> _Written task_: Lines to restate from the data below: from the one containing "potted plant: none" to the one containing "candle holder: present", both included. Give them again exactly, and only them.

> _Task input_:
=-=-=-=-=

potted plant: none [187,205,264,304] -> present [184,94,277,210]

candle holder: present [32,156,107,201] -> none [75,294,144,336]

=-=-=-=-=

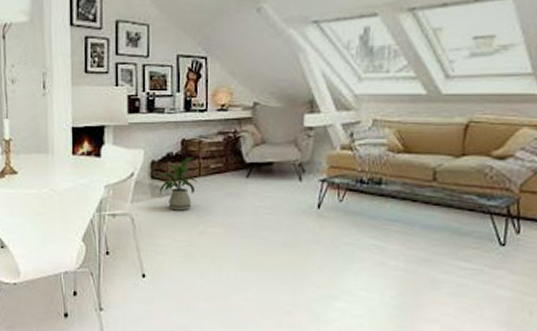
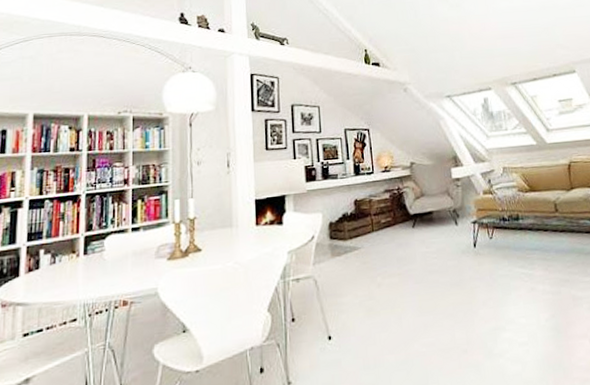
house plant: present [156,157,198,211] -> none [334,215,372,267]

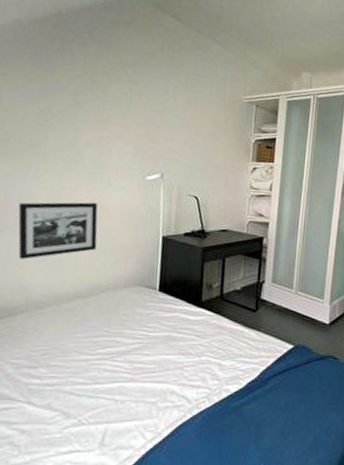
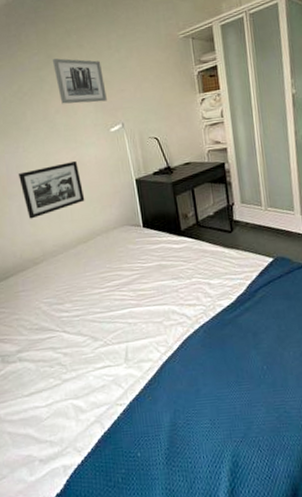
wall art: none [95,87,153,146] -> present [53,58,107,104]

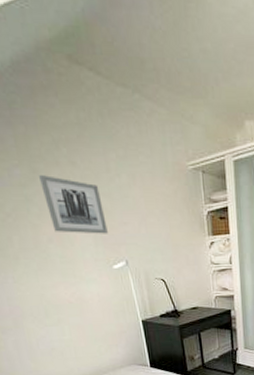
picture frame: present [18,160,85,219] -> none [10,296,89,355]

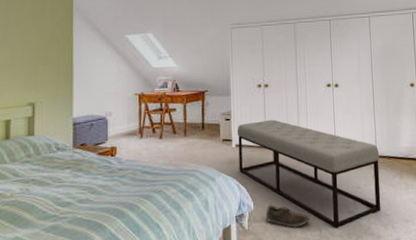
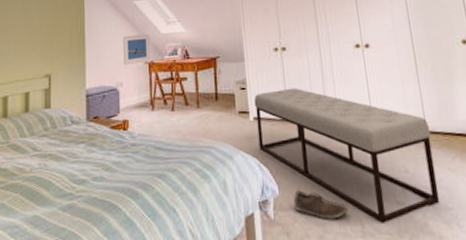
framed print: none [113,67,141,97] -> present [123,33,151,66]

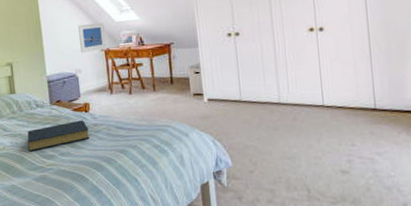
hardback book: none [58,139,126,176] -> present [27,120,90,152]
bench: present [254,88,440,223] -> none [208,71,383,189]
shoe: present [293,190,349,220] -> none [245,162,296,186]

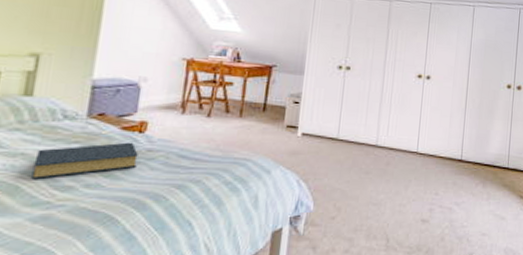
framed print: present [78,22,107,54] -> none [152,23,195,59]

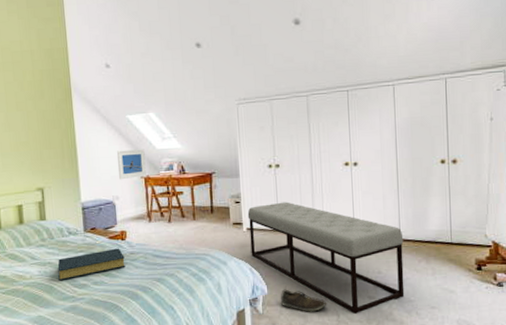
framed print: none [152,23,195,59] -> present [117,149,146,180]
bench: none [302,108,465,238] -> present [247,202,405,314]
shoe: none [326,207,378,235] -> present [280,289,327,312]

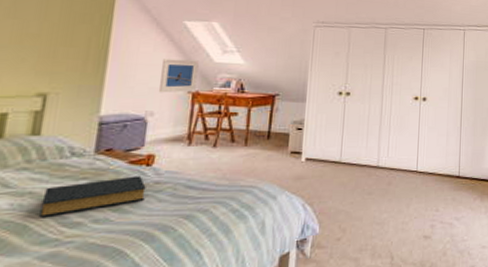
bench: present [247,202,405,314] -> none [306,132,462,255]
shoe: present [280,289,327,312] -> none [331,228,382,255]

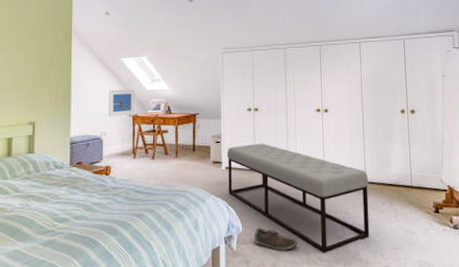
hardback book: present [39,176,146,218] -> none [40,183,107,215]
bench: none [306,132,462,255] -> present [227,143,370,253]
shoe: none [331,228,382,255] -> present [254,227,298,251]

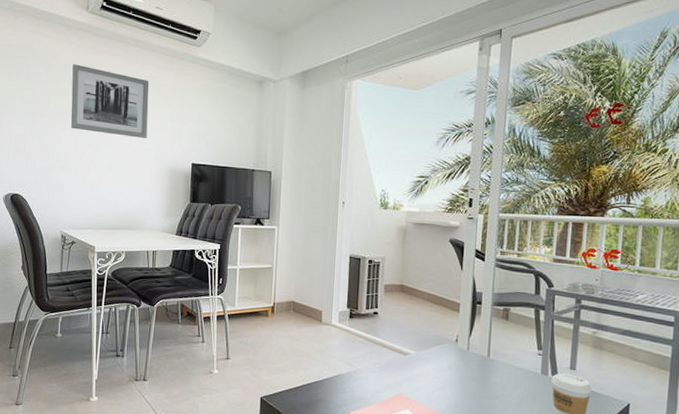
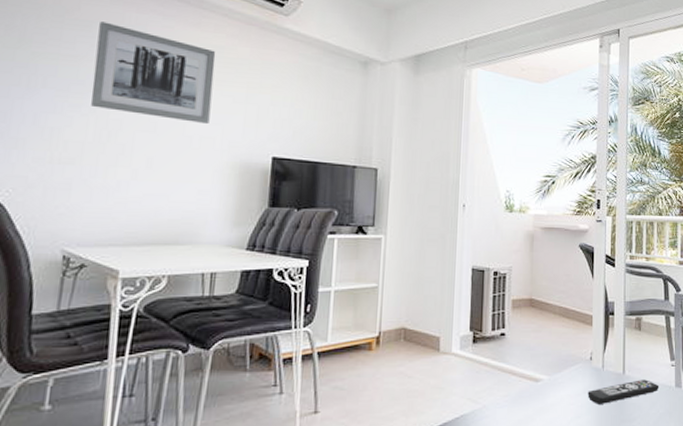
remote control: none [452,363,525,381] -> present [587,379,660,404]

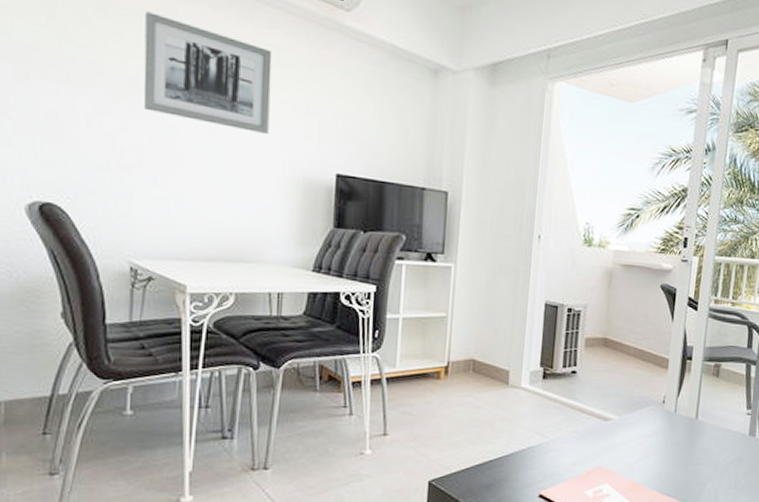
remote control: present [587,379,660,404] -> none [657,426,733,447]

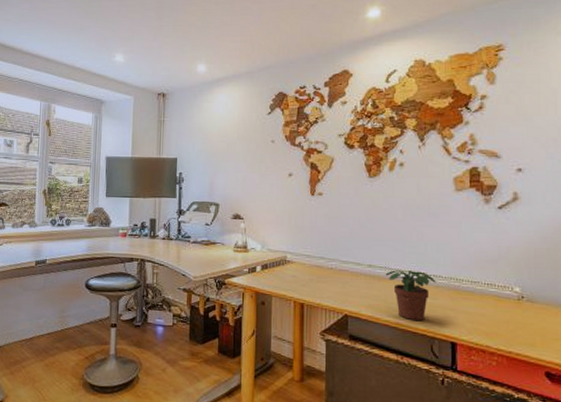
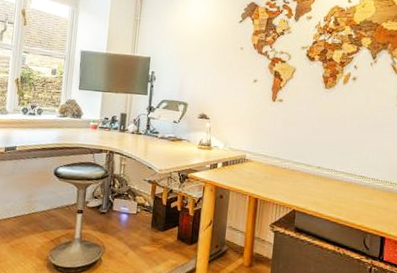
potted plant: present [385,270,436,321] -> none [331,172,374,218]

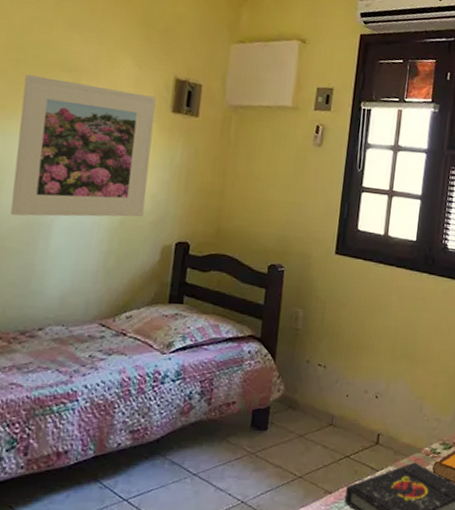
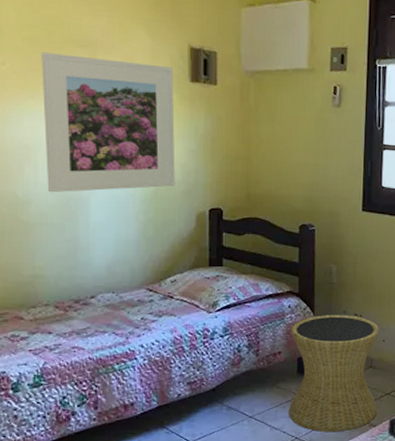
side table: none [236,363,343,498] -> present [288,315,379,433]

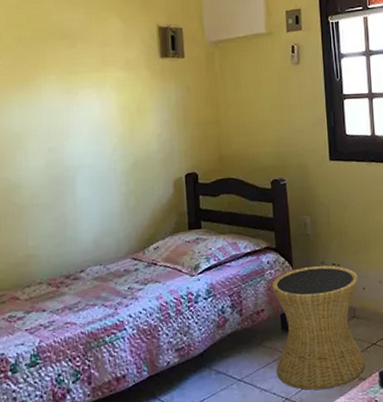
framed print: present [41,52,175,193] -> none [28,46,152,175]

=-=-=-=-=

> _Result_:
potted plant: none [187,205,264,304] -> present [184,94,277,210]

candle holder: present [32,156,107,201] -> none [75,294,144,336]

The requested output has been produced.